Samsung executives said at the earnings conference that the overall smartphone market is shrinking and competition in the low-end market is intensifying, leading to pressure on Samsung's overall sales. In order to meet the market demand, the production line of Samsung's low-end mobile phone products is undergoing restructuring, and related marketing adjustments also increase spending, so the profitability of the business in the quarter declined.
Domestic ODM factory undertakes
In response to the rise in labor costs in China, Samsung has gradually moved its smartphone production from China to Vietnam and India over the past decade. Industry analysts predict that trade frictions will accelerate this shift.
Public information shows that since 2009, Samsung has built a production base in Vietnam, and the production base was officially put into operation in 2015. At present, Samsung has set up 8 production bases throughout Vietnam, mainly producing mobile phones and electronic components.
In addition, Samsung expanded its largest smartphone factory in the world last year. After the expansion, production at Samsung's new plant is expected to double to nearly 120 million units. In May of this year, Samsung Electronics Group plans to invest 25 billion rupees (about 366.35 million US dollars) in India for smartphone production lines. The investment is expected to land in Noida, India.
Shen Wenyan told the Economic Observer that 40% of Samsung's smartphones have been handed over to domestic ODMs, including Huizhou Hager Technology Co., Ltd.

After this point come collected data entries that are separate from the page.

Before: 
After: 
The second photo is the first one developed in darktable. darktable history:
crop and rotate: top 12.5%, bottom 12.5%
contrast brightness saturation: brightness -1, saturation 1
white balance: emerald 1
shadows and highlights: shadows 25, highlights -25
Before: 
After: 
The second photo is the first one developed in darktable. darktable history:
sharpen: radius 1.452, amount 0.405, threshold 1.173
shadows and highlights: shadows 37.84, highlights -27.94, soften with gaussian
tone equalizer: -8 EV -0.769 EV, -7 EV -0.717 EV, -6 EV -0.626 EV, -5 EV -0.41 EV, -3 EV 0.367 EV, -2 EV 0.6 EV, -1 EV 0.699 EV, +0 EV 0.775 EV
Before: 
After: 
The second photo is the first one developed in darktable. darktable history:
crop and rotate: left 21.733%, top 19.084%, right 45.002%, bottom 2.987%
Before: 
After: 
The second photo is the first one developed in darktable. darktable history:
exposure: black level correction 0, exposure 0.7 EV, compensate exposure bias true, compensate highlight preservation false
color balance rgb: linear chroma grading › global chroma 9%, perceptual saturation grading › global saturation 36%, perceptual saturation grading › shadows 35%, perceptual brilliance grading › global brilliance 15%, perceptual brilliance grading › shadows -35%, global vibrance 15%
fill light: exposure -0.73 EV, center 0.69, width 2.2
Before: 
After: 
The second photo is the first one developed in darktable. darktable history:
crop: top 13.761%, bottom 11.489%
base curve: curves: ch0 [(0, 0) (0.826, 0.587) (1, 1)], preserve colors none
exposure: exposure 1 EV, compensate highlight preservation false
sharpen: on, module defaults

According to the statistics of the mobile phone industry ODM white paper in 2018, due to the impact of the impact of Chinese mobile phone manufacturers, shipments of Samsung, Nokia and LG have significantly increased the number of outsourcing ODM projects, in order to optimize costs and R&D resources and enhance competition for their products. Force, open projects and ODM companies to cooperate. It is expected that Samsung, LG and Nokia will have 40 million outsourcing of ODM projects in 2019.
In Sun Yanxi's view, Samsung's necessity to keep the Chinese factory is small. The advantage of the ODM model is that it can ensure price competitiveness by reducing production costs. The outsourcing ODM project can reduce the cost pressure to a certain extent.